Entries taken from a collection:
=======
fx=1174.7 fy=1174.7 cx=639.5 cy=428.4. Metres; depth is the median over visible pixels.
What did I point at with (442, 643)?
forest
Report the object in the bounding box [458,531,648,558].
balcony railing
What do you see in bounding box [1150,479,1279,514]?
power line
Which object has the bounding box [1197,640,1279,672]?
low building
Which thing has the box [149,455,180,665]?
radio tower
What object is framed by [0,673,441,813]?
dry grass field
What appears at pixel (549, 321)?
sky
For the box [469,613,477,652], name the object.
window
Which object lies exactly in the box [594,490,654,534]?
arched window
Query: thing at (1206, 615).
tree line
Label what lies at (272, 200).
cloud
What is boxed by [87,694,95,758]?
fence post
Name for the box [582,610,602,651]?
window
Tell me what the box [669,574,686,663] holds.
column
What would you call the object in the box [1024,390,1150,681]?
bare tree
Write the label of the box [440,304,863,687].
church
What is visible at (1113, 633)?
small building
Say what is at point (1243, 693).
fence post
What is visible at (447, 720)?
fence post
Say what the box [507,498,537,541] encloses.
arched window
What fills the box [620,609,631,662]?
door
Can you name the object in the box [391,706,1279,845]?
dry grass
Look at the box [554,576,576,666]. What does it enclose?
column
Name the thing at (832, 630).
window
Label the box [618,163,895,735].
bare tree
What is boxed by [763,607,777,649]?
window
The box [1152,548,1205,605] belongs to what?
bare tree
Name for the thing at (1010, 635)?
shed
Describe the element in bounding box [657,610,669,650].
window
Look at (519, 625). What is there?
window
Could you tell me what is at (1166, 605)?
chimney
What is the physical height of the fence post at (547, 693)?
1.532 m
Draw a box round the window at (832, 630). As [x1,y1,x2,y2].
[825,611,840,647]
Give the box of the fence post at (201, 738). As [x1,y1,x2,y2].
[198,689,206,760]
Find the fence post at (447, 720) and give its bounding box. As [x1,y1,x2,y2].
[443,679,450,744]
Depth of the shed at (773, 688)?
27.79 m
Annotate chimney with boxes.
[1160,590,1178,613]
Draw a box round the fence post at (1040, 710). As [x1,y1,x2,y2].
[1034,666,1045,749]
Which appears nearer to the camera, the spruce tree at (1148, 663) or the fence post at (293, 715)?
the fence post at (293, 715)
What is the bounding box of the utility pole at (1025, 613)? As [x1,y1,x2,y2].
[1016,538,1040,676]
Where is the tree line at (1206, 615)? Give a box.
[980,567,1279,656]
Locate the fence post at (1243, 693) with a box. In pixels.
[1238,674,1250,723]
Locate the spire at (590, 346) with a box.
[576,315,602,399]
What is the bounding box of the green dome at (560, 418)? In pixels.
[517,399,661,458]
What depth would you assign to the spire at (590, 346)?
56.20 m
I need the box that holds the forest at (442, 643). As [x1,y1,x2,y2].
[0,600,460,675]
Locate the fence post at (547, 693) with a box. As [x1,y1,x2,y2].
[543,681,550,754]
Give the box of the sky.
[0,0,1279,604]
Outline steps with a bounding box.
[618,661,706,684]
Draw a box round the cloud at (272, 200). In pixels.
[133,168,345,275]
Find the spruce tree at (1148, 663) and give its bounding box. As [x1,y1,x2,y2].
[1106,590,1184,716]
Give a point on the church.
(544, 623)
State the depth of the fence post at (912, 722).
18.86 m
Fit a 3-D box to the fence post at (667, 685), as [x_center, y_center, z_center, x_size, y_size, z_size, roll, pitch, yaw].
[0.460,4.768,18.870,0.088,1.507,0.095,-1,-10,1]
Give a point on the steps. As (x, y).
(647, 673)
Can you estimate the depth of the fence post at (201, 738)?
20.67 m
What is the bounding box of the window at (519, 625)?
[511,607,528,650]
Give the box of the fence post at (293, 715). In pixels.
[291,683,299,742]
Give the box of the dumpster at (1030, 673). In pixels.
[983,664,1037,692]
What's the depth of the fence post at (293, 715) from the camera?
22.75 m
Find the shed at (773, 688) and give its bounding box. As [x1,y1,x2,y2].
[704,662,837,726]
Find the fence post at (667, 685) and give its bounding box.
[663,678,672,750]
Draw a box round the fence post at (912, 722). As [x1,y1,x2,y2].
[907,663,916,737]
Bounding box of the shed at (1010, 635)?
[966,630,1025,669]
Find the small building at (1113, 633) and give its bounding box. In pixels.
=======
Assignment: Reproduce every line of the data so that nothing differs from the original.

Finished exercise:
fx=1174.7 fy=1174.7 cx=639.5 cy=428.4. Metres; depth is the median over visible pixels.
What did I point at with (442, 643)?
forest
Report the object in the bounding box [458,531,648,558].
balcony railing
What do you see in bounding box [1150,479,1279,514]?
power line
Which object has the bounding box [1197,640,1279,672]?
low building
Which thing has the box [149,455,180,665]?
radio tower
What object is framed by [0,673,441,813]?
dry grass field
What appears at pixel (549, 321)?
sky
For the box [469,613,477,652], name the object.
window
Which object lies exactly in the box [594,490,654,534]?
arched window
Query: thing at (1206, 615).
tree line
Label what lies at (272, 200).
cloud
What is boxed by [87,694,95,758]?
fence post
Name for the box [582,610,602,651]?
window
Tell me what the box [669,574,686,663] holds.
column
What would you call the object in the box [1024,390,1150,681]?
bare tree
Write the label of the box [440,304,863,687].
church
What is visible at (1113, 633)?
small building
Say what is at point (1243, 693).
fence post
What is visible at (447, 720)?
fence post
Say what the box [507,498,537,541] encloses.
arched window
What fills the box [620,609,631,662]?
door
Can you name the object in the box [391,706,1279,845]?
dry grass
Look at the box [554,576,576,666]. What does it enclose?
column
Name the thing at (832, 630).
window
Label the box [618,163,895,735].
bare tree
What is boxed by [763,607,777,649]?
window
The box [1152,548,1205,605] belongs to what?
bare tree
Name for the thing at (1010, 635)?
shed
Describe the element in bounding box [657,610,669,650].
window
Look at (519, 625). What is there?
window
Could you tell me what is at (1166, 605)?
chimney
What is the physical height of the fence post at (547, 693)?
1.532 m
Draw a box round the window at (832, 630). As [x1,y1,x2,y2].
[825,611,840,647]
Give the box of the fence post at (201, 738). As [x1,y1,x2,y2].
[198,689,206,760]
Find the fence post at (447, 720) and give its bounding box. As [x1,y1,x2,y2].
[443,679,450,744]
Depth of the shed at (773, 688)?
27.79 m
Annotate chimney with boxes.
[1160,590,1178,613]
Draw a box round the fence post at (1040, 710). As [x1,y1,x2,y2].
[1034,666,1045,749]
Which appears nearer to the camera, the spruce tree at (1148, 663) or the fence post at (293, 715)?
the fence post at (293, 715)
What is the bounding box of the utility pole at (1025, 613)? As [x1,y1,x2,y2].
[1016,538,1040,676]
Where is the tree line at (1206, 615)? Give a box.
[980,567,1279,656]
Locate the fence post at (1243, 693) with a box. In pixels.
[1238,674,1250,723]
Locate the spire at (590, 346) with a box.
[576,315,602,399]
What is the bounding box of the green dome at (560, 418)? In pixels.
[517,399,661,458]
What depth would you assign to the spire at (590, 346)?
56.20 m
I need the box that holds the forest at (442, 643). As [x1,y1,x2,y2].
[0,600,460,675]
Locate the fence post at (547, 693) with a box. As [x1,y1,x2,y2].
[543,681,550,754]
Give the box of the sky.
[0,0,1279,604]
Outline steps with a bounding box.
[618,661,706,684]
Draw a box round the cloud at (272, 200). In pixels.
[133,168,345,275]
Find the spruce tree at (1148, 663) and give its bounding box. As [x1,y1,x2,y2].
[1106,590,1184,716]
Give a point on the church.
(544, 623)
State the depth of the fence post at (912, 722).
18.86 m
Fit a 3-D box to the fence post at (667, 685), as [x_center, y_center, z_center, x_size, y_size, z_size, roll, pitch, yaw].
[0.460,4.768,18.870,0.088,1.507,0.095,-1,-10,1]
Give a point on the steps. As (x, y).
(647, 673)
Can you estimate the depth of the fence post at (201, 738)?
20.67 m
What is the bounding box of the window at (519, 625)?
[511,607,528,650]
Give the box of the fence post at (293, 715). In pixels.
[291,683,299,742]
Give the box of the dumpster at (1030, 673). In pixels.
[983,664,1037,692]
What's the depth of the fence post at (293, 715) from the camera?
22.75 m
Find the shed at (773, 688) and give its bounding box. As [x1,y1,x2,y2].
[704,662,837,726]
Find the fence post at (667, 685) and give its bounding box.
[663,678,672,750]
Draw a box round the fence post at (912, 722). As [x1,y1,x2,y2].
[907,663,916,737]
Bounding box of the shed at (1010, 635)?
[966,630,1025,669]
Find the small building at (1113, 633) and give its bounding box. In pixels.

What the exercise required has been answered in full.